If any of us were to imagine a perfect transport system, it would seamless connecting between different elements, on time, fast, affordable, and clearly signed. It would provide ready transport to all areas of town and connect with surrounding suburbs. It would be safe and provide access points for people with varying physical abilities. While these systems do exist around the world, it requires a great deal of investment from the government and political will from the people to make this happen. And, of course, the subway wasn't built in a day.

Surprisingly, for a nation of 326 million people, there are only fifteen rail systems in the US.  The nation would need to invest over $90 billion to bring public transport systems back into a state of good repair.

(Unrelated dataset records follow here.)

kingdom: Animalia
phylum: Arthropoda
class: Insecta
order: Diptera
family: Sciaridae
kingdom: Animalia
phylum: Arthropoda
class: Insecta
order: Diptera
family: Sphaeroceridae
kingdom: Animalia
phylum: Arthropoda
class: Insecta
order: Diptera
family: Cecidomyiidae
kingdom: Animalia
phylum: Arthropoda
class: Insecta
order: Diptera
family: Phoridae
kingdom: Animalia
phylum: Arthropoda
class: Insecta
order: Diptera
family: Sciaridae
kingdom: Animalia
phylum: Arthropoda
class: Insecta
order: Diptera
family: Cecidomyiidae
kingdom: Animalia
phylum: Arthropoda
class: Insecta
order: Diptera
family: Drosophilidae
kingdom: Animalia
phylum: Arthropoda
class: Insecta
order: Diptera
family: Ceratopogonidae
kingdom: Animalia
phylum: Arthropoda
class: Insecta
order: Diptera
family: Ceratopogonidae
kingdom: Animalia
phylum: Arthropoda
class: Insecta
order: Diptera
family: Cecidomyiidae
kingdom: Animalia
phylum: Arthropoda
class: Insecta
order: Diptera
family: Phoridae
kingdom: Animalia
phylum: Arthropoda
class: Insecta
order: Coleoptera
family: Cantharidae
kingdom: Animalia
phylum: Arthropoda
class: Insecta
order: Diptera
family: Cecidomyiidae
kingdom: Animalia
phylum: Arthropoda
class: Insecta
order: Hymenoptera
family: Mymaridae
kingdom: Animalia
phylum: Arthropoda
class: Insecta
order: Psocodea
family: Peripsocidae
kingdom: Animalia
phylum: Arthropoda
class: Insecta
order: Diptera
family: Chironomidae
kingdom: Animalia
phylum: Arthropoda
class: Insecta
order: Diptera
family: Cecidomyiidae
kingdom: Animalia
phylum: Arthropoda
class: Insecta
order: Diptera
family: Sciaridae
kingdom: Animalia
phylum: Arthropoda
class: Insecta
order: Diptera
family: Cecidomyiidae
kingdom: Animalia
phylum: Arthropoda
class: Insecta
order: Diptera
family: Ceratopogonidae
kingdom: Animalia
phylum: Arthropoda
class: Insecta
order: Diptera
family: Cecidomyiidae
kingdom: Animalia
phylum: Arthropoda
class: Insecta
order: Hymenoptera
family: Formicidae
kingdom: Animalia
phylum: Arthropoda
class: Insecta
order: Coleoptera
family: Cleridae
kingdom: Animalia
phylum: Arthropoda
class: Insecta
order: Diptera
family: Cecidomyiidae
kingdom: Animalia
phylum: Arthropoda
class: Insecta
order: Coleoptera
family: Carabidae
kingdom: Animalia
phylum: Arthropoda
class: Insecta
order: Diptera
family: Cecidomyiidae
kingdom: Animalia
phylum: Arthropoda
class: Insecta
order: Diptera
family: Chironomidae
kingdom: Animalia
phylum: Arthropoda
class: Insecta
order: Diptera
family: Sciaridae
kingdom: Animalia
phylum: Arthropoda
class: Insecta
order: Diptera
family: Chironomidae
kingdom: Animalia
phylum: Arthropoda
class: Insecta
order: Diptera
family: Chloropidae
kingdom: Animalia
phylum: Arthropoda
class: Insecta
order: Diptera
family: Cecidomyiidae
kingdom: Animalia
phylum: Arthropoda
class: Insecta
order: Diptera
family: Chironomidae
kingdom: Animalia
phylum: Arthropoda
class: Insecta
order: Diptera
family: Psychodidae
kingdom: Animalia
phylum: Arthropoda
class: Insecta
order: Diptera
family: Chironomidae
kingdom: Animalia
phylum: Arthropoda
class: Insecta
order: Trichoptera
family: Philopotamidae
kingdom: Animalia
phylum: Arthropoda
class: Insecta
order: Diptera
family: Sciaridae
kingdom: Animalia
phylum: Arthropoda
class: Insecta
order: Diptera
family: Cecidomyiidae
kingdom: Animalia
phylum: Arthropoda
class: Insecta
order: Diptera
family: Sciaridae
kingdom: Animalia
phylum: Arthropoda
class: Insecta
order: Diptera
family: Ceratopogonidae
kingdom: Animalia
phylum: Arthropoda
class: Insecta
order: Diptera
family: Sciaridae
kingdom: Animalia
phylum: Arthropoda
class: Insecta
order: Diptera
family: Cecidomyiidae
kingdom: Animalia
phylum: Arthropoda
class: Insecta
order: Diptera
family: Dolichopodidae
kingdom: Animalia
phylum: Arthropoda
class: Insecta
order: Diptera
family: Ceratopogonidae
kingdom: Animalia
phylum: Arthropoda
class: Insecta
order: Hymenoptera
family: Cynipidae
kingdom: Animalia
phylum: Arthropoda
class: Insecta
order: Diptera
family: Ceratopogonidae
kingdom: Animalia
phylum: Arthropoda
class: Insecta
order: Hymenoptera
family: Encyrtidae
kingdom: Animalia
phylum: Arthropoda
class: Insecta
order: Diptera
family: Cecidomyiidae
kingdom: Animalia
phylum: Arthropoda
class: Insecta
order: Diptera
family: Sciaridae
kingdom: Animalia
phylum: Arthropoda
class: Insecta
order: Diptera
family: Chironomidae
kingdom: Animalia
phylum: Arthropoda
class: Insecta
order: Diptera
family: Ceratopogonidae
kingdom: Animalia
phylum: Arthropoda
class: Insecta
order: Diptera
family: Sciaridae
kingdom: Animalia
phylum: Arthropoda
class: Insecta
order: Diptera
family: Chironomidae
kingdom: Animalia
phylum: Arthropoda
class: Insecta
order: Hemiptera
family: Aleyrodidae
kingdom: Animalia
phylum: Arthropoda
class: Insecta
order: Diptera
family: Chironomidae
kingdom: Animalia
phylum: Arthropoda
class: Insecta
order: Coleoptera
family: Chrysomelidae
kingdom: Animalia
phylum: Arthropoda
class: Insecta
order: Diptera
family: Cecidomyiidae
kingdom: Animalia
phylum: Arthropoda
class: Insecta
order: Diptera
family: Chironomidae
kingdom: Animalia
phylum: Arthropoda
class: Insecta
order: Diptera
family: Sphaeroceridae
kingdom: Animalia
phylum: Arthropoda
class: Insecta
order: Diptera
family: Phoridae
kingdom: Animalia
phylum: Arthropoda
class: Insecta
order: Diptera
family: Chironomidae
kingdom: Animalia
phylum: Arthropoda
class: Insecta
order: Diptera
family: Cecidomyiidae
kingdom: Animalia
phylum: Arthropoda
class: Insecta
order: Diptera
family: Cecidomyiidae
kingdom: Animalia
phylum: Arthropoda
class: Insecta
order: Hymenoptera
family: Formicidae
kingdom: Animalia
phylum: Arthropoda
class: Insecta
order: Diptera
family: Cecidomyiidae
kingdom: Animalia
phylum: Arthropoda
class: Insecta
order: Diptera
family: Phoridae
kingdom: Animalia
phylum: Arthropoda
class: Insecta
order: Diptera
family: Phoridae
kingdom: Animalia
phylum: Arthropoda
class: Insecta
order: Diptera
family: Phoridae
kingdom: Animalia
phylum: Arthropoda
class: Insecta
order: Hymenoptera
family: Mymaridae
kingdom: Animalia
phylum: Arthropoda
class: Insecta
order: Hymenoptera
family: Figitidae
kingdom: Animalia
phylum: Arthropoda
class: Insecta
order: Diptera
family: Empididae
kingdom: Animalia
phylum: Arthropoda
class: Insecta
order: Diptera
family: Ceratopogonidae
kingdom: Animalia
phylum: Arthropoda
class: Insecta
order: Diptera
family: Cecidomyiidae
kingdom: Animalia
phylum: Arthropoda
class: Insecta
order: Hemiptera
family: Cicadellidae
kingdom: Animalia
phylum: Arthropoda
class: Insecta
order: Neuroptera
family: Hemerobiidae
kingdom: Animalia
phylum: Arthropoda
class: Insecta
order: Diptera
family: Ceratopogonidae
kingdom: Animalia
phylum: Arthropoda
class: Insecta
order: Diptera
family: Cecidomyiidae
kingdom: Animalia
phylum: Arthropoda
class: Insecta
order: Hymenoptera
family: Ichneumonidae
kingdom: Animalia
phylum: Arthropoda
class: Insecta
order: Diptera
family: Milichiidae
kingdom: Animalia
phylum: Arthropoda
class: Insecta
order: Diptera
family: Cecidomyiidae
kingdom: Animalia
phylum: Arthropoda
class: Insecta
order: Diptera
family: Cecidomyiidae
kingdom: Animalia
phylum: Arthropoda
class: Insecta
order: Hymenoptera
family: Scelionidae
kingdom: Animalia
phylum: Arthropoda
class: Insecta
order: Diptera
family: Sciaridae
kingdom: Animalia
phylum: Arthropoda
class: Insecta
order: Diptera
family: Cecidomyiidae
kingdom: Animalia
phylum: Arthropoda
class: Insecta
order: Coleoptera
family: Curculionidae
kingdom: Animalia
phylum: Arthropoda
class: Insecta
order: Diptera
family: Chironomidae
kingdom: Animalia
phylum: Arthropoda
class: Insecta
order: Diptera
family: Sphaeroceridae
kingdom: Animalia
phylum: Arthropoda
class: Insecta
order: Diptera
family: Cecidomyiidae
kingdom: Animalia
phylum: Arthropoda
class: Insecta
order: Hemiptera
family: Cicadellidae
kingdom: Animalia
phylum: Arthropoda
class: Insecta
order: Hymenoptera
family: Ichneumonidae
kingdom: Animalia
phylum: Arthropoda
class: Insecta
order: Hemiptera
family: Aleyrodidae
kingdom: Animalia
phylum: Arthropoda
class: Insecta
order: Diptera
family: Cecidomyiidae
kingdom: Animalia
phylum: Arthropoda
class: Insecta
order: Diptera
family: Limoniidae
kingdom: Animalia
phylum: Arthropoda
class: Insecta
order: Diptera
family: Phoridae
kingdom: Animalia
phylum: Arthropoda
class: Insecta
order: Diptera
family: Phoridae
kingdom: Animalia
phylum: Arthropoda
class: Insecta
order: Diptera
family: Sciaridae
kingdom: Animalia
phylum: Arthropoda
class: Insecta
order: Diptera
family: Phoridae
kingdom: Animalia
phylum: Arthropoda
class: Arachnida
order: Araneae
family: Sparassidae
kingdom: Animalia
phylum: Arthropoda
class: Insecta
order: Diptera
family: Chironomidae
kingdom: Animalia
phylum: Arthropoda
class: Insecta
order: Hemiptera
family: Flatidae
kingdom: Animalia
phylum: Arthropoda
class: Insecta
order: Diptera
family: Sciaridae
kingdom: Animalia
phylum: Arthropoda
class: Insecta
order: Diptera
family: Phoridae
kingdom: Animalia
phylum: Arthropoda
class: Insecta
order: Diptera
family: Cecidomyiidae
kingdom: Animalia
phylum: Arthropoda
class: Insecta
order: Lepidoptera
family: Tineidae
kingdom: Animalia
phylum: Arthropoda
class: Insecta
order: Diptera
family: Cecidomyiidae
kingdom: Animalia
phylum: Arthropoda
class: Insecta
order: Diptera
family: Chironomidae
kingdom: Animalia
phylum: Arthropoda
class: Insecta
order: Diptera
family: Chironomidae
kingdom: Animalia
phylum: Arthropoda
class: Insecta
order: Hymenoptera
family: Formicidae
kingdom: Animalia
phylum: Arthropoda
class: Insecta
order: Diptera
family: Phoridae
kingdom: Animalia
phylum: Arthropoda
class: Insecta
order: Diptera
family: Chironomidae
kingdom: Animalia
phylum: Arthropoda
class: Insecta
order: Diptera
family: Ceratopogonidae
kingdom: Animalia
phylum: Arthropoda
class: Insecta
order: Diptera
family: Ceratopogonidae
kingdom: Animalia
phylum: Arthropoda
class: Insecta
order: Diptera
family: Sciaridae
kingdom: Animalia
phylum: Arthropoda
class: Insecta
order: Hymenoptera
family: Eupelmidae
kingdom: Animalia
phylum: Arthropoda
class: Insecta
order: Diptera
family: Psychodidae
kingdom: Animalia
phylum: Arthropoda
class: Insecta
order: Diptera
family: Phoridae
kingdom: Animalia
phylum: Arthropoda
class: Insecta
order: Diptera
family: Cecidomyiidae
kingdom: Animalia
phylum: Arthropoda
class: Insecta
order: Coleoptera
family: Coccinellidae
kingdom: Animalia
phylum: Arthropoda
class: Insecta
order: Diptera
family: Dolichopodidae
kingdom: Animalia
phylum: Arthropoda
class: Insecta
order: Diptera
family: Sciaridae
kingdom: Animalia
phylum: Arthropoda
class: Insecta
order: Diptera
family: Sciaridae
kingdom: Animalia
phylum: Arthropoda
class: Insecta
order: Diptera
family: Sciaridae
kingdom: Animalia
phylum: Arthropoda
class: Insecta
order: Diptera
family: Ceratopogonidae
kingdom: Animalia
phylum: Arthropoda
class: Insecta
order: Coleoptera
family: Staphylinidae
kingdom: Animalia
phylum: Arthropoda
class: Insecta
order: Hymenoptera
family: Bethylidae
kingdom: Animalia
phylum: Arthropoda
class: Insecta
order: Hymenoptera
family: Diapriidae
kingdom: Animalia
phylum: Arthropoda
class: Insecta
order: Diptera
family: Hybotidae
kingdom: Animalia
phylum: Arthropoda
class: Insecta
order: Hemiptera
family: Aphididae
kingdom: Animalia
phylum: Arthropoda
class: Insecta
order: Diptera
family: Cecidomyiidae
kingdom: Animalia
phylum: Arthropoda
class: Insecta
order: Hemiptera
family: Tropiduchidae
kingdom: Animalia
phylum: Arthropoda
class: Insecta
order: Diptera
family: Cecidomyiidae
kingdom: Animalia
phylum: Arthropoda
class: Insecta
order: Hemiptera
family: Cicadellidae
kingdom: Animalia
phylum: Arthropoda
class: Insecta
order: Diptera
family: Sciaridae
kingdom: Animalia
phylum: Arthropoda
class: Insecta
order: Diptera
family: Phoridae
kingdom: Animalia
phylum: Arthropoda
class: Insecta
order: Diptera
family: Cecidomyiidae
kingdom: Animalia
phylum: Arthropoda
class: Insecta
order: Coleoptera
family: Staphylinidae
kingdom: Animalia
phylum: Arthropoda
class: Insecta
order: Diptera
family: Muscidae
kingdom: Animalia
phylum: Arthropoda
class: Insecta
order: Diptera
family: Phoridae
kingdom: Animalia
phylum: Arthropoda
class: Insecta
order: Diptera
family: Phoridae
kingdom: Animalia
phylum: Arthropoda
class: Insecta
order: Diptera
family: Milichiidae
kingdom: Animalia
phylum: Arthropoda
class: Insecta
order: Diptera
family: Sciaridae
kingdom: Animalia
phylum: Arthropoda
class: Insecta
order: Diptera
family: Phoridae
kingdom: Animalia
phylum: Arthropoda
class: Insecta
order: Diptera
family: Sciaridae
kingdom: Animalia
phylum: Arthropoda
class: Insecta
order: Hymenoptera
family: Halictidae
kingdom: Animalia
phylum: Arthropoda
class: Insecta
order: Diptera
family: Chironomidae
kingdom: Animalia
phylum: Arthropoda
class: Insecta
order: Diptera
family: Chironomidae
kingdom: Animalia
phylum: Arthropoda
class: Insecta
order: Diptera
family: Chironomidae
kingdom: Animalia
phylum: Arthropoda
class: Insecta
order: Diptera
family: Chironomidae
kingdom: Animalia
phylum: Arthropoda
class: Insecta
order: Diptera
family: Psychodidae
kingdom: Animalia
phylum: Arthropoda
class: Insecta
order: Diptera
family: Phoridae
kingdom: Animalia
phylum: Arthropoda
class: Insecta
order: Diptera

And with these sorts of figures hovering in view, it's very easy to see how it's overwhelming. But, as anyone living in one of New York City's five boroughs, or who commutes from a nearby suburb, will tell you - something needs to be done. The system itself needs repair and modernisation. The squeaky clean elements of station comfort are, functionally, less important. Newfangled plans for phone charging substations only point out that platform waits are sometimes so long that such a charger could prove useful. For a city that is the economic lifeblood of the East Coast, it seems surprising that these precious arteries have been left to calcify.

I cross my fingers that change is coming. I hope that these beautiful, historic, functional creaking trains get the rejuvenation they've been waiting for. In the mean time, I'll continue searching between tunnel pillars for remnants of stations that could have been.